SEE ALSO: ‘What’cha Want’ – The
Beastie Boys, ‘Shake Your Rump’ – The Beastie Boys
3. Schizophrenia –
Sonic Youth
Sister is heavily influenced by both the band’s obsession with
sci-fi writer Philip K Dick, and Thurston Moore’s Catholic guilt.
‘Schizophrenia’ is where this amalgamation is most apparent, the duopoly of
paranoid voices in Moore and Kim Gordon referencing Dick’s renowned
schizophrenia, while the bitter undercurrent of Moore’s ‘Catholic block’,
perhaps personified by the sister character, monopolises the album’s tone. In
other words, it’s his guilt which incites Moore’s paranoia. The tribal drums
and post-punk guitars are purposely tinged with jagged melancholy rather than
SY’s trademark abrasion; this is not a song about youthful discontent or social
anarchy, but a powerfully human sadness, the cataclysmic pressures and
strains we thrust upon ourselves that are objectively meaningless.

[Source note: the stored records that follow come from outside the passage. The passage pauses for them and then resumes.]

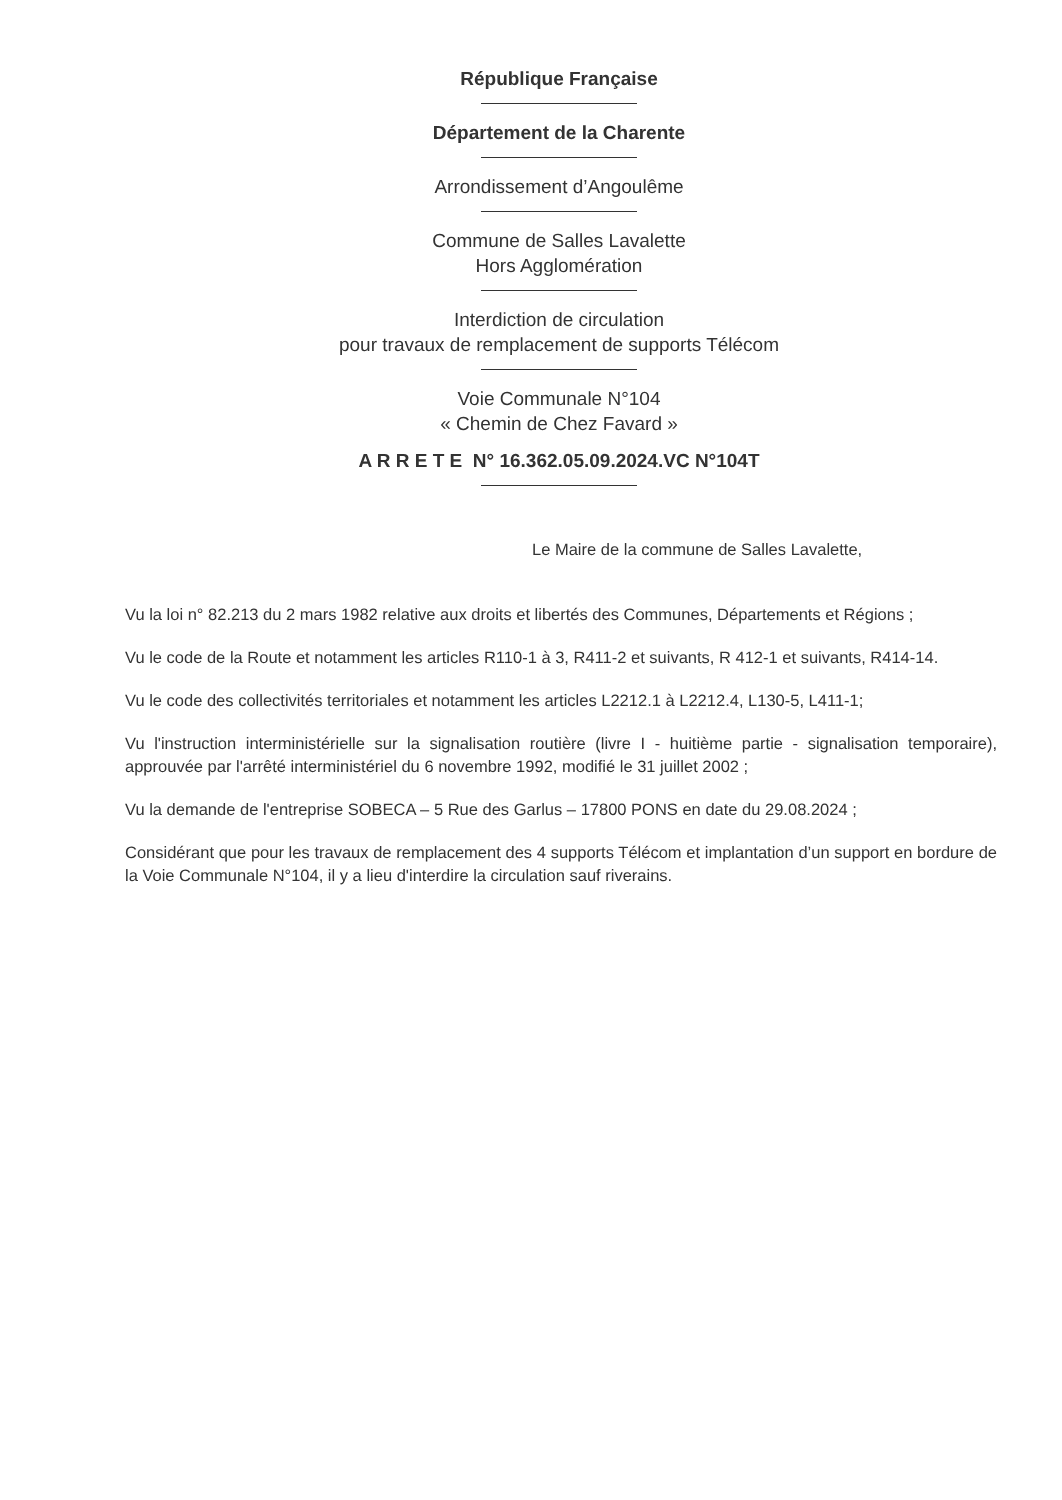République Française
Département de la Charente
Arrondissement d’Angoulême
Commune de Salles Lavalette
Hors Agglomération
Interdiction de circulation
pour travaux de remplacement de supports Télécom
Voie Communale N°104
« Chemin de Chez Favard »
A R R E T E N° 16.362.05.09.2024.VC N°104T
Le Maire de la commune de Salles Lavalette,
Vu la loi n° 82.213 du 2 mars 1982 relative aux droits et libertés des Communes, Départements et Régions ;
Vu le code de la Route et notamment les articles R110-1 à 3, R411-2 et suivants, R 412-1 et suivants, R414-14.
Vu le code des collectivités territoriales et notamment les articles L2212.1 à L2212.4, L130-5, L411-1;
Vu l'instruction interministérielle sur la signalisation routière (livre I - huitième partie - signalisation temporaire), approuvée par l'arrêté interministériel du 6 novembre 1992, modifié le 31 juillet 2002 ;
Vu la demande de l'entreprise SOBECA – 5 Rue des Garlus – 17800 PONS en date du 29.08.2024 ;
Considérant que pour les travaux de remplacement des 4 supports Télécom et implantation d’un support en bordure de la Voie Communale N°104, il y a lieu d'interdire la circulation sauf riverains.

SEE ALSO: ‘Teenage Riot’ – Sonic
Youth, ‘Tunic (Song For Karen)’ – Sonic Youth
2. Let Down –
Radiohead
‘Reckoner’ is probably the best
song I’ve ever heard, but ‘Let Down’ is something more. Thom Yorke renovates Kafka’s
short story, Metamorphosis; in the
original, a man wakes up to discover he’s half insect and eventually kills
himself because he’s rejected by society. But that’d be too simple for Yorke to
adapt, too unequivocal. He never gives up hope on finding his identity, his
essence. He is absolutely indefatigable in his faith, and pitilessly
condemnatory of the artificiality surrounding him, ‘don’t get sentimental, it
always ends up drivel’ (there’s the link to OK
Computer’s inherent anti-materialism). Yorke is adamant that he’ll find the
authenticity, the spiritual affluence to survive the consumerist apocalypse.
It’s heart-rending, but so, so uplifting. The epiphanic catharsis after the
bridge is the most emotional, the most beautiful, the most inspiring moment
I’ve had listening to music, ‘one day/I am going to grow wings’.
SEE ALSO: ‘Reckoner’ – Radiohead,
‘Idioteque’ - Radiohead
1. All
My Friends – LCD Soundsystem
James Murphy hates ‘All My
Friends’. He denounces it as ‘too poppy’. It’s true, it is, fundamentally, a
pop song: the arrangement (notably the unfaltering piano and euphoric guitar)
is bright and catchy: the coda is titanically climactic, and the lyrics are
transparently buoyant. Murphy enters cynical, languorous,
concerned about Losing His Edge, but by God does he pine for those days, my
days. Murphy (in his unintentionally adopted archetype of reluctant hero for an
entire generation of disillusioned Alternative types) doesn’t seem to realise
that he captured perfectly the unbridled elation of post-adolescent living; the
meeting of soon-to-be lifelong friends, the excitement of carefree
experimentation, the greater, more thorough grasp of your own sense of person,
and most importantly, that feeling of complete invincibility and infinite
possibility; you and your friends will take on the world tonight, with all of
its poverty, hatred and disease, and you’ll win; ‘I wouldn’t trade one stupid
decision/for another five years of life’. Murphy finally, gracefully accepts his
maturation; it’s no longer about being cool, but being thankful for the times
you had trying to be cool. I’ve never been able to relate to a song so deeply,
and never has any piece of art provided me with such gratitude for life. It vocalises
exactly how I, and millions of others, feel. That’s the impact of ‘All My
Friends’. It makes me achingly nostalgic for a period of my life which is just
beginning; ‘we’re your friends tonight’.